(LISTED ENTRIES)

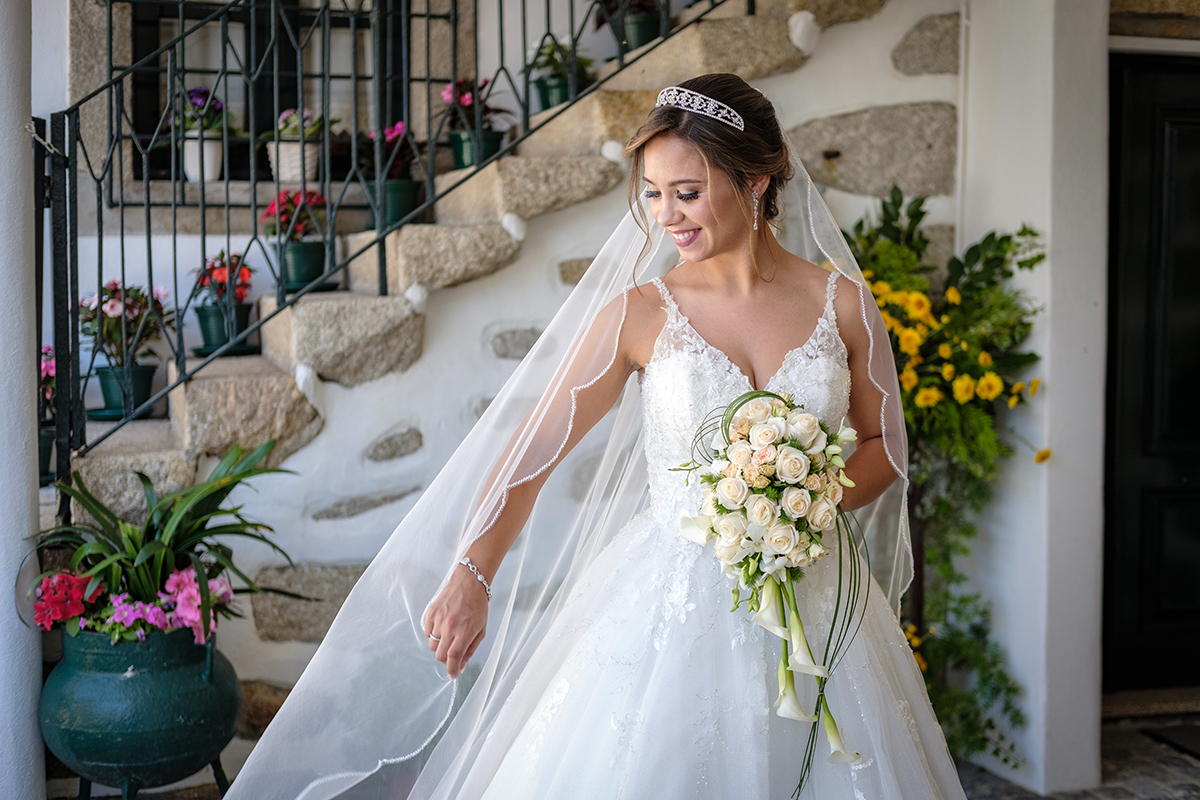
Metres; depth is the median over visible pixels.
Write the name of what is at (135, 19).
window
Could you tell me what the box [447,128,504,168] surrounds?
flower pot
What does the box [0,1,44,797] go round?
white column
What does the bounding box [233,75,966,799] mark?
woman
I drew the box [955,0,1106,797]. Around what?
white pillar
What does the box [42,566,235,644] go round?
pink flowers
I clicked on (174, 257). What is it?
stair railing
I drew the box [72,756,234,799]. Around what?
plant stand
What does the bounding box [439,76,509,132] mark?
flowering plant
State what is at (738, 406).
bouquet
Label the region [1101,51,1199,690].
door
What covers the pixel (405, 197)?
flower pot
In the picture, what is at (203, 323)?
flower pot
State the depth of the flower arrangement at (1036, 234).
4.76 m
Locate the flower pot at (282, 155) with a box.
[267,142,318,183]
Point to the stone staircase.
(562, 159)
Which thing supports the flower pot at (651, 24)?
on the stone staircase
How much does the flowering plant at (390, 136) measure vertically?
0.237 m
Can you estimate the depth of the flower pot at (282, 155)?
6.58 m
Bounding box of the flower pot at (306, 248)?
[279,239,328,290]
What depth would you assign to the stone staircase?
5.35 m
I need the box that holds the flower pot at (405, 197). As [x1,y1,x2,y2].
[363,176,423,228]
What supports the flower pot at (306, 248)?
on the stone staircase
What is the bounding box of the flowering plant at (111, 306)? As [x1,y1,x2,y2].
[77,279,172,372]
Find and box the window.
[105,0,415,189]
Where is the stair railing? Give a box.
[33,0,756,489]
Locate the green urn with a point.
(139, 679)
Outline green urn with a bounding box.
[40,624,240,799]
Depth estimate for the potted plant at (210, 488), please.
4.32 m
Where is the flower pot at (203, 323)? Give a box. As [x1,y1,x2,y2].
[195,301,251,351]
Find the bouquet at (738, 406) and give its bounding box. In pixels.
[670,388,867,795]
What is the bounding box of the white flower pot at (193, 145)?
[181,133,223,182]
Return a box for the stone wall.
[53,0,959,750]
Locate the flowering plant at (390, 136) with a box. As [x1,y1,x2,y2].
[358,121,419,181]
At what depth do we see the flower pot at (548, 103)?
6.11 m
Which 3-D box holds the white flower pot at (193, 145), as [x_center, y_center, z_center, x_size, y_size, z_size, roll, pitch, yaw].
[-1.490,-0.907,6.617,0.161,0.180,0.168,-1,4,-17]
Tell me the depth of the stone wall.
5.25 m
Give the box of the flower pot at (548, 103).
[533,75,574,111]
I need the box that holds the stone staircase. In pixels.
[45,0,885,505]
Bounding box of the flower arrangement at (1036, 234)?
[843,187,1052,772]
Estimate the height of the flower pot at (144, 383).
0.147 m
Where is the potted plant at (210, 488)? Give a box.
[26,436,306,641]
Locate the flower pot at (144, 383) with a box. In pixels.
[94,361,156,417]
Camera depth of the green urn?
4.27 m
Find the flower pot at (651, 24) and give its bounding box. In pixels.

(End LISTED ENTRIES)

WHAT NEEDS TO BE DONE => Since the pictures are not wanted, set down only the rest of each record, exactly as above.

OUTPUT BELOW =>
Metres; depth is the median over visible pixels.
Write the name of what is at (135, 19).
window
Could you tell me what the box [447,128,504,168] surrounds?
flower pot
What does the box [0,1,44,797] go round?
white column
What does the bounding box [233,75,966,799] mark?
woman
I drew the box [955,0,1106,797]. Around what?
white pillar
What does the box [42,566,235,644] go round?
pink flowers
I clicked on (174, 257). What is it?
stair railing
I drew the box [72,756,234,799]. Around what?
plant stand
What does the bounding box [439,76,509,132] mark?
flowering plant
State what is at (738, 406).
bouquet
Label the region [1101,51,1199,690].
door
What covers the pixel (405, 197)?
flower pot
In the picture, what is at (203, 323)?
flower pot
State the depth of the flower arrangement at (1036, 234).
4.76 m
Locate the flower pot at (282, 155) with a box.
[267,142,318,183]
Point to the stone staircase.
(562, 159)
Which thing supports the flower pot at (651, 24)?
on the stone staircase
How much does the flowering plant at (390, 136) measure vertically?
0.237 m
Can you estimate the depth of the flower pot at (282, 155)?
6.58 m
Bounding box of the flower pot at (306, 248)?
[279,239,328,290]
What depth would you assign to the stone staircase?
5.35 m
I need the box that holds the flower pot at (405, 197). As [x1,y1,x2,y2].
[363,176,423,228]
What supports the flower pot at (306, 248)?
on the stone staircase
What is the bounding box of the flowering plant at (111, 306)? As [x1,y1,x2,y2].
[77,279,172,372]
Find and box the window.
[105,0,415,189]
Where is the stair railing? Give a box.
[33,0,756,489]
Locate the green urn with a point.
(139, 679)
Outline green urn with a bounding box.
[40,624,240,799]
Depth estimate for the potted plant at (210, 488), please.
4.32 m
Where is the flower pot at (203, 323)? Give a box. As [x1,y1,x2,y2].
[195,301,251,351]
Find the bouquet at (738, 406) and give its bounding box. In pixels.
[670,388,867,795]
What is the bounding box of the white flower pot at (193, 145)?
[181,133,223,182]
Return a box for the stone wall.
[53,0,959,750]
Locate the flowering plant at (390, 136) with a box. As [x1,y1,x2,y2].
[358,121,419,181]
At what depth do we see the flower pot at (548, 103)?
6.11 m
Which 3-D box holds the white flower pot at (193, 145), as [x_center, y_center, z_center, x_size, y_size, z_size, roll, pitch, yaw].
[-1.490,-0.907,6.617,0.161,0.180,0.168,-1,4,-17]
Tell me the depth of the stone wall.
5.25 m
Give the box of the flower pot at (548, 103).
[533,75,574,111]
I need the box that holds the stone staircase. In pixels.
[45,0,885,505]
Bounding box of the flower arrangement at (1036, 234)?
[843,187,1052,772]
Estimate the height of the flower pot at (144, 383).
0.147 m
Where is the potted plant at (210, 488)? Give a box.
[26,436,306,641]
Locate the flower pot at (144, 383) with a box. In pixels.
[94,361,156,417]
Camera depth of the green urn?
4.27 m
Find the flower pot at (651, 24) and give its bounding box. In pixels.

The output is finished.